| SOURCE RECORDS |
####################

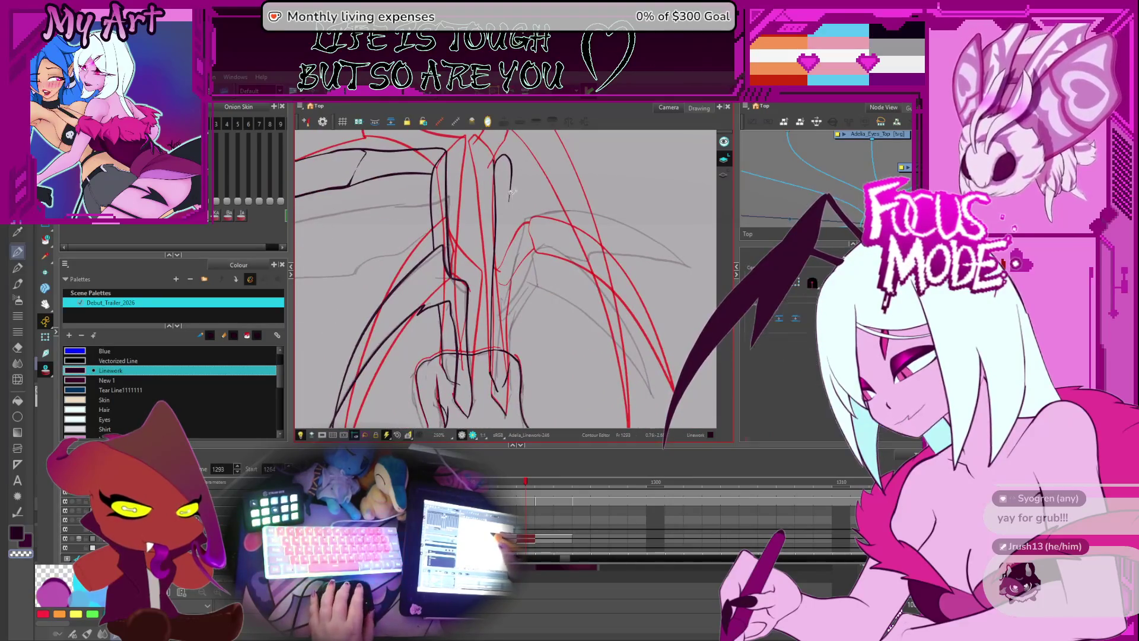
left_click(509, 208)
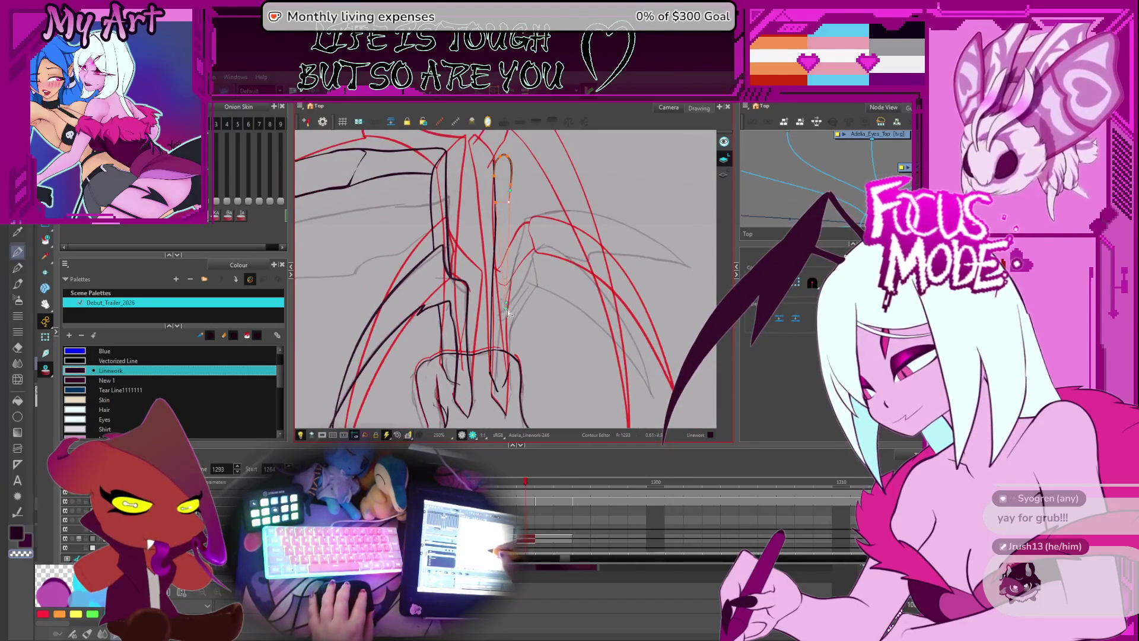
left_click(507, 332)
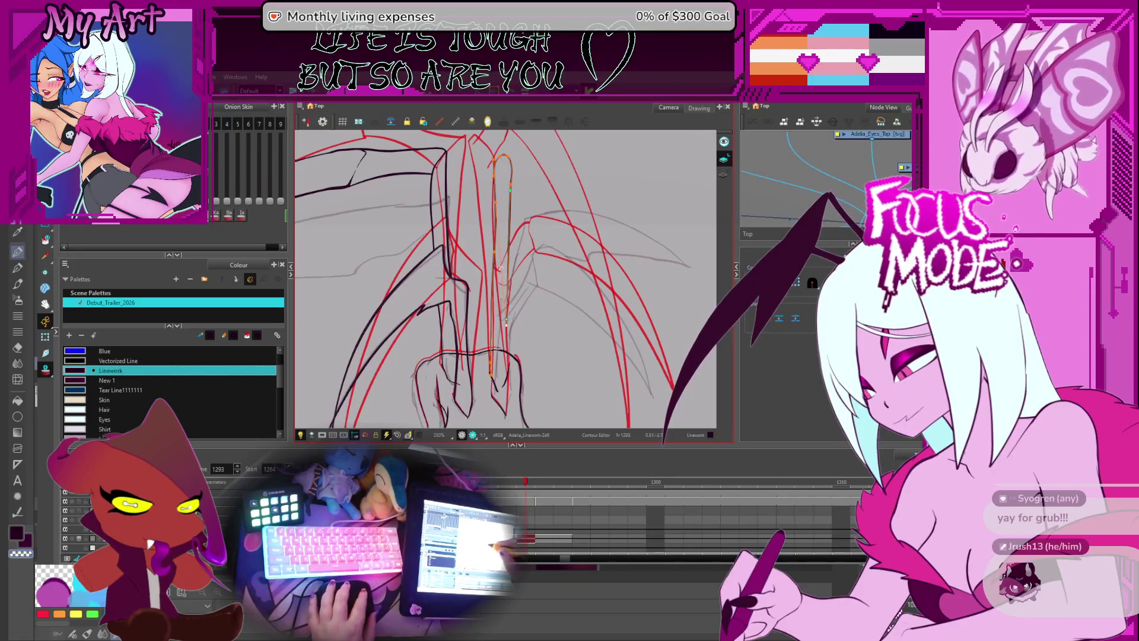
- Cut out the long vertical stroke with the Cutter and pan down the wing bone
key("alt+t")
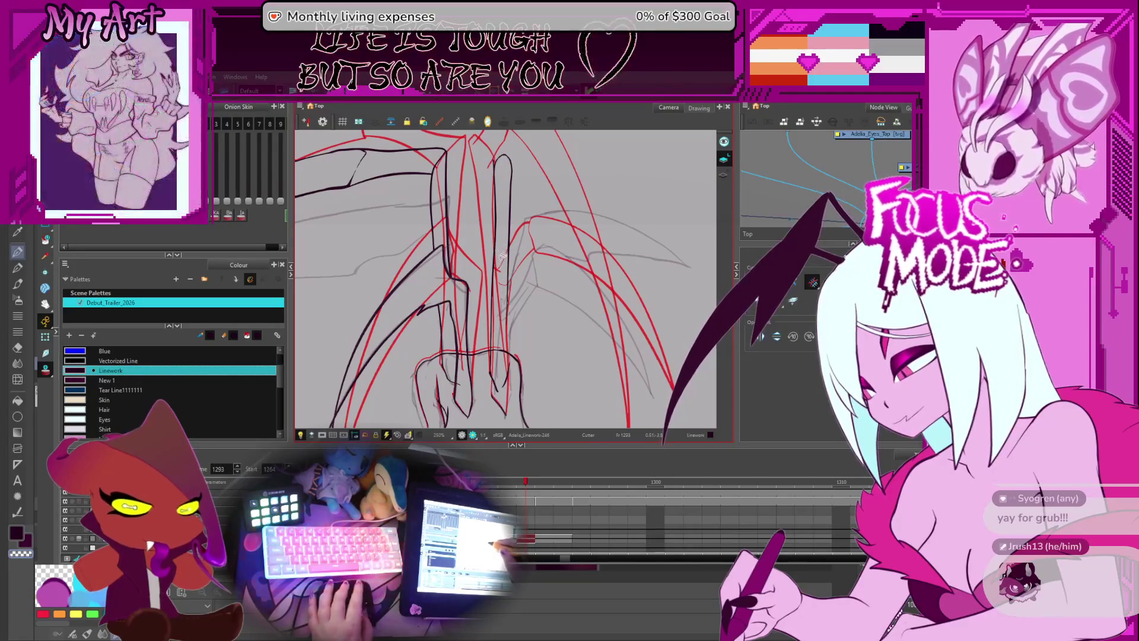
left_click_drag(484, 145, 519, 382)
left_click_drag(521, 211, 502, 327)
key("alt+slash")
- Draw a new dark vertical wing bone and a short arch joining the vertical lines
left_click_drag(480, 271, 527, 200)
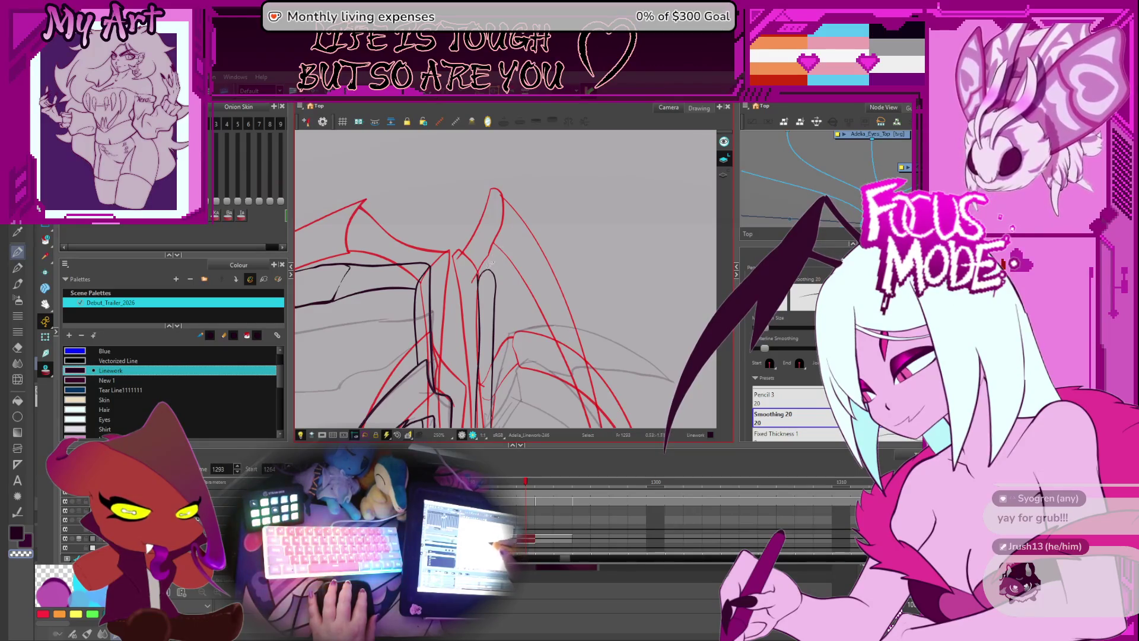
left_click_drag(482, 273, 527, 201)
key("ctrl+z")
left_click_drag(478, 282, 524, 255)
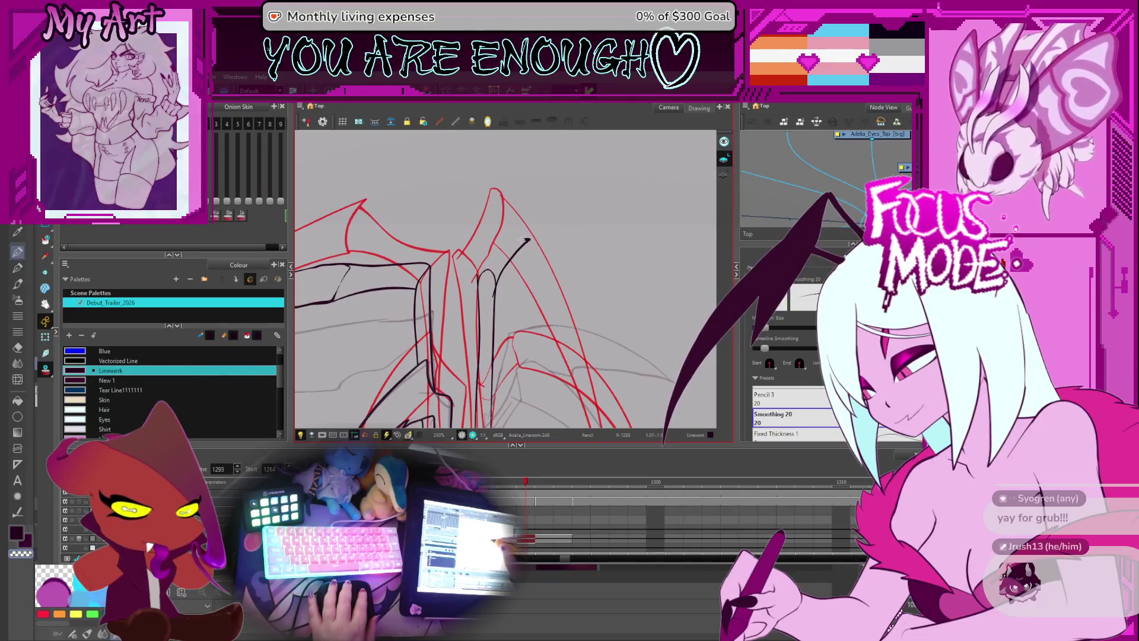
scroll(502, 278, "down", 3)
scroll(501, 277, "up", 2)
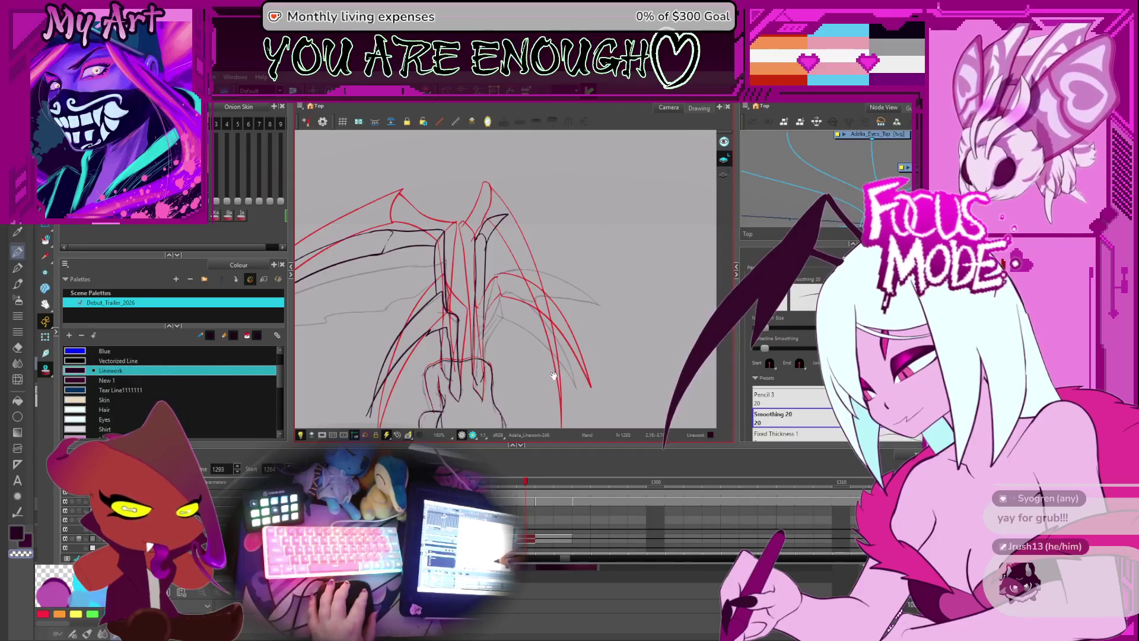
scroll(546, 285, "down", 2)
scroll(553, 251, "up", 1)
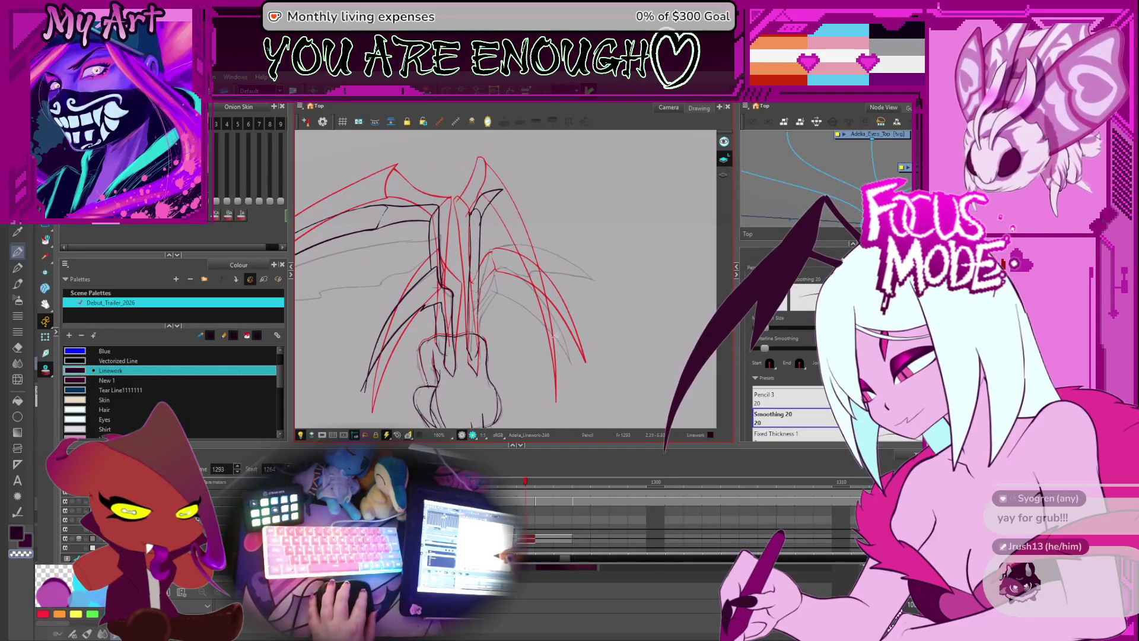
left_click_drag(519, 184, 434, 244, "ctrl+alt")
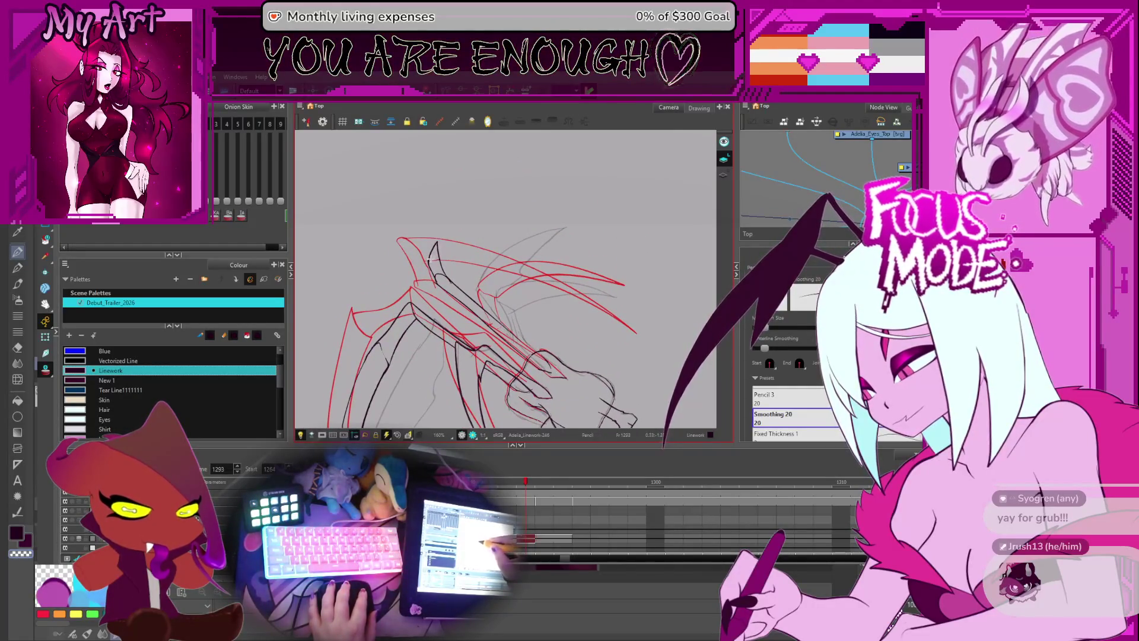
- Select the long stroke along the wing and rotate the view so the wing lies flatter
key("alt+q")
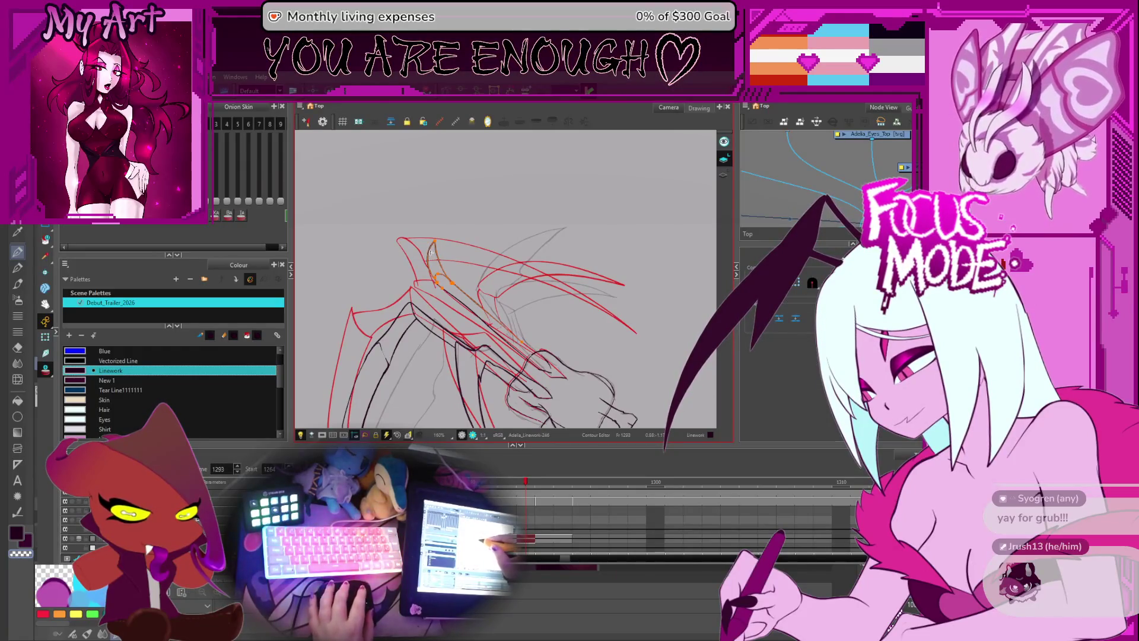
left_click(440, 249)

####################

| EXERCISE REQUIREMENTS |
Any pictures above are to be left out. Retype the rest of the records exactly.

| OUTPUT FOR THIS TASK |
left_click(509, 208)
left_click(507, 332)
- Cut out the long vertical stroke with the Cutter and pan down the wing bone
key("alt+t")
left_click_drag(484, 145, 519, 382)
left_click_drag(521, 211, 502, 327)
key("alt+slash")
- Draw a new dark vertical wing bone and a short arch joining the vertical lines
left_click_drag(480, 271, 527, 200)
left_click_drag(482, 273, 527, 201)
key("ctrl+z")
left_click_drag(478, 282, 524, 255)
scroll(502, 278, "down", 3)
scroll(501, 277, "up", 2)
scroll(546, 285, "down", 2)
scroll(553, 251, "up", 1)
left_click_drag(519, 184, 434, 244, "ctrl+alt")
- Select the long stroke along the wing and rotate the view so the wing lies flatter
key("alt+q")
left_click(440, 249)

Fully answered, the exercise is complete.